Which is why Ford says understanding pizza delivery is crucial to its future. “We don’t want to wait until we have autonomous vehicle technology all ready to launch to start understanding these businesses, so we’re doing things in parallel,” says Sherif Marakby, Ford’s head of autonomous and electric vehicles.
Maraby believes Ford, which has promised fully autonomous robocars by 2021, has to learn from experiments like this, and factors that its engineers perhaps haven’t even thought of. Things like, are people prepared to walk to the curb for pizza? Will they try to leave a tip in the robot car (definitely not required)? Will they rest pizza boxes on the car’s roof and block its sensors? Do they freak out if their code to open the window doesn’t work, or if there’s a problem with their order? Ford will then modify its vehicles, software, and operations before bringing its promised driverless car to market by 2021.
Domino’s is also delivering pies with sidewalk drones in Hamburg, Germany. San Francisco and London are grappling with regulations for those rolling robots, designed to wander sidewalks with takeout or cold beers on board. Amazon, UPS, and 7-Eleven are all testing drone deliveries for everything from groceries to slurpees.
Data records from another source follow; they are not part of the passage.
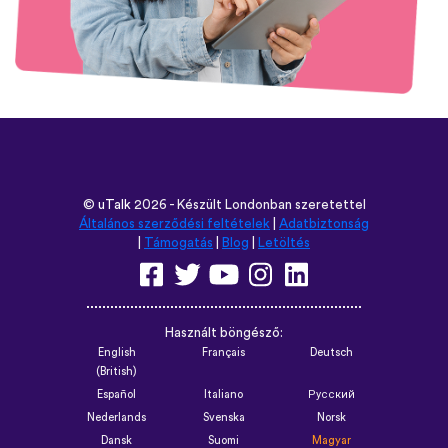
©
uTalk
2026 - Készült Londonban szeretettel
Általános szerződési feltételek
|
Adatbiztonság
|
Támogatás
|
Blog
|
Letöltés
Használt böngésző:
English
Français
Deutsch
(British)
Español
Italiano
Русский
Nederlands
Svenska
Norsk
Dansk
Suomi
Magyar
Ford’s not the only player investigating this question. Uber and Google spinoff Waymo are offering people rides in their autonomous cars in Pittsburgh and Phoenix, respectively, to see how they use the vehicles. Virginia Tech Transportation Institution created an unintentional internet sensation when it sent a van onto the streets with a driver disguised as a seat, an effort to see how the public reacts to a car with no one inside.